Cut up lyrics for “Blackout” from Heroes, 1977, a creative exercise inspired by William Burroughs cut-up method. Courtesy of The David Bowie Archive. Image © Victoria and Albert Museum

“I’m not really very academic,” he said on The Dick Cavett Show in 1974, “but I glit from one thing to another a lot.” If Bowie saw an audience member with a cane and he dug it, he’d get one for himself. If he stumbled upon a technique that appealed to his changeling sensibility like William Burroughs’ Surrealist cut-up method, he’d employ it. If he found a work of post-apocalyptic literature that struck him (namely 1984), he’d glam rock the hell out of it and make it into Diamond Dogs. These are the weird and wonderful things that could happen when someone comes around to, and accepts, the notion that change is part and parcel of life and no one or thing is impervious to its rattlings. And Bowie did that in spades.

When I was talking to my father about Bowie and why I admired the man, he felt it incumbent on him to tell me, in typical Dad fashion, about the dangers of a free-style approach to life and art. “It might be great for Bowie,” he said, “but in a non-Bowie individual it can be hazardous to your health.” That’s a moderately fair assessment seeing how we’ve still got to contend with reality. But it’s also vaguely, lovably ludicrous. Bowie wasn’t always Bowie. He, too, was a “non-Bowie individual” and with or without celebrity, with or without cachet, he was probably going to dedicate himself to the strange, the weird, the subversive. And beyond that, he was probably going to dedicate himself to those precepts of Buddhism regarding nonself and impermanence as he doggedly sought that thread that bound him to the universal order.    

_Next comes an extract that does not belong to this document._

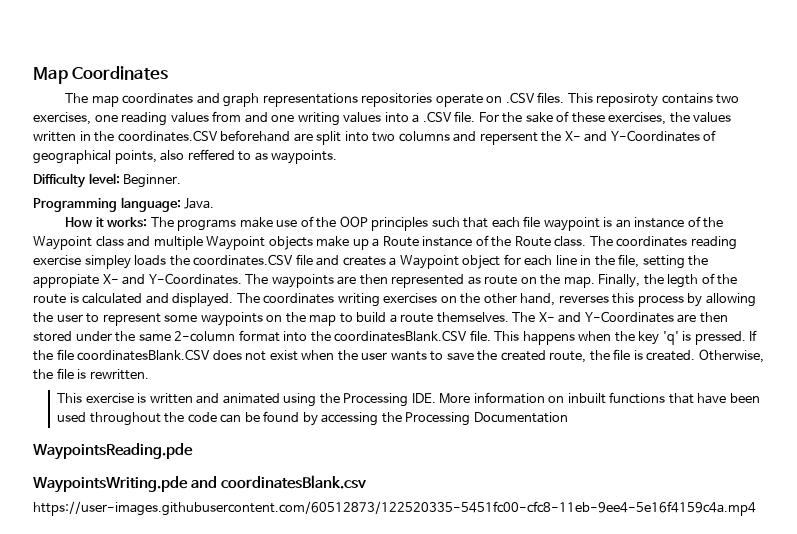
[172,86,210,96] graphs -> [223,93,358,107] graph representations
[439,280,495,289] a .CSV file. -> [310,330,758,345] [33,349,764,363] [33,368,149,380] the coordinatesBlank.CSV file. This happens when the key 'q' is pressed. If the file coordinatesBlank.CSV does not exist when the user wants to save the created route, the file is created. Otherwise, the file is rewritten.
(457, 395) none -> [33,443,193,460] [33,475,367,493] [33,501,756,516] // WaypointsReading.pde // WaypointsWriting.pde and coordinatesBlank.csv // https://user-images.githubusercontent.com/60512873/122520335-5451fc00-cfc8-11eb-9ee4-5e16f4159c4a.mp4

Bowie didn’t have all the answers and I’m not trying to deify the man because he is, after all, just a man, but what he did on his path of discovery toward his own salvation was extraordinary. And he packaged all that shape-shifting insight into 27 studio albums that we could spend the rest of our lives imbibing, loving, and rediscovering. For someone whose whole modus operandi was one of impermanence, Bowie left a pretty enduring impression on our collective pop cultural conscience. But just as you can’t step into the same river twice, you can’t hear the same thing twice, can you? And so Bowie, I imagine, will continue to change well after his bodily death, just as he would have wanted.